*Task objective*.
Can you output the passage of the forum thread on the choke and the dimmed lamp from "B)) A variable" to "in the circuit.", copied word for word?

*Text block*.
-*-*-

Why Does Adding a Choke Dim an Electric Lamp in an AC Circuit?

[uzair_ha91]

A)) A choke boil placed in series with an electric lamp in an AC circuit causes the lamp to become dim. Why?
B)) A variable capacitor "added" in this circuit maybe adjusted until the lamp glows with normal brilliance. Explain how this is possible

ATTEMPT:
If V is the voltage of alternating source, and I is the current flowing when no inductor or capacitor is connected, then
I 1=V/R
If now a choke of inductive reactance Xl is placed in series with the electric lamp, the new impedance of the circuit will be
Z 1=underroot<Rsquare + Xlsquare>
Therefore current flowing will be
I 2=V/[underroot<Rsquare + Xlsquare>]
From the comparison of equations of current, we see that I 2 < I 1 and that is why the electric lamp is dimmed on placing a choke in the circuit.

-*-*-

(Data items)

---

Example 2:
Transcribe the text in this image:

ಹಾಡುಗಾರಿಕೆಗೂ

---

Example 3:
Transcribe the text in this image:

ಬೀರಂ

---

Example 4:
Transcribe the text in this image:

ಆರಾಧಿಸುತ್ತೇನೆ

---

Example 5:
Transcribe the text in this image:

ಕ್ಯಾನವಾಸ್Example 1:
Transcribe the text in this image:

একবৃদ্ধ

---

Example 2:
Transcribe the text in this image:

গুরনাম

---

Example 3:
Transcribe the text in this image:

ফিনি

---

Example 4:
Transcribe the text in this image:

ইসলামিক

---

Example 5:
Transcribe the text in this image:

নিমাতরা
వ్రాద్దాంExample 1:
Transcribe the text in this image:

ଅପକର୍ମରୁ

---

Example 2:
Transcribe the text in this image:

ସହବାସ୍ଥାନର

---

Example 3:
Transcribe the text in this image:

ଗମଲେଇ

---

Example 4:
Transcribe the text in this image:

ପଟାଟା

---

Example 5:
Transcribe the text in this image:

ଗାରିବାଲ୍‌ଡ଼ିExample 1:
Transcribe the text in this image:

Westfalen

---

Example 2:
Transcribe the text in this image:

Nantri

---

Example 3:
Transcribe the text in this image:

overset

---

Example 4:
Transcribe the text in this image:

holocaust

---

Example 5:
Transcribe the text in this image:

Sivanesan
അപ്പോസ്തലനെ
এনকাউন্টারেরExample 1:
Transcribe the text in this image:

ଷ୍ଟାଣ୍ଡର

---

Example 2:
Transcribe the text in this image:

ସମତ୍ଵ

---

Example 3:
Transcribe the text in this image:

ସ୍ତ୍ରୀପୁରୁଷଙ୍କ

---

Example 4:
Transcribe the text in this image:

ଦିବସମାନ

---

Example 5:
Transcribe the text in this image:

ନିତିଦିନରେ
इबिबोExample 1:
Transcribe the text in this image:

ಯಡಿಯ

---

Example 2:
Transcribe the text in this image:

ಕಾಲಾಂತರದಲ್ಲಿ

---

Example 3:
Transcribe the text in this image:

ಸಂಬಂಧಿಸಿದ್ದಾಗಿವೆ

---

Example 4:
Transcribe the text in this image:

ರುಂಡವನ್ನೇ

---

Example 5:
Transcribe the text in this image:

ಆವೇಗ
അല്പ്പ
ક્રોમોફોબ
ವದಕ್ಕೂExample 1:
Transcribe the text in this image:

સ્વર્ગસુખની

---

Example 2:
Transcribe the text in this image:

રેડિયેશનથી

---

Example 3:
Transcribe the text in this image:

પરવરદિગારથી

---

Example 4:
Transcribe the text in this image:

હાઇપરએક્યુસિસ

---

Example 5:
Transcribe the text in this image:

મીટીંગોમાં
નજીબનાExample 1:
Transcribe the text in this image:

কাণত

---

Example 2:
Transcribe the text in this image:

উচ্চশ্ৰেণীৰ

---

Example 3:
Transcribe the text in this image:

-*-*-

*Correct result*.
B)) A variable capacitor "added" in this circuit maybe adjusted until the lamp glows with normal brilliance. Explain how this is possible

ATTEMPT:
If V is the voltage of alternating source, and I is the current flowing when no inductor or capacitor is connected, then
I 1=V/R
If now a choke of inductive reactance Xl is placed in series with the electric lamp, the new impedance of the circuit will be
Z 1=underroot<Rsquare + Xlsquare>
Therefore current flowing will be
I 2=V/[underroot<Rsquare + Xlsquare>]
From the comparison of equations of current, we see that I 2 < I 1 and that is why the electric lamp is dimmed on placing a choke in the circuit.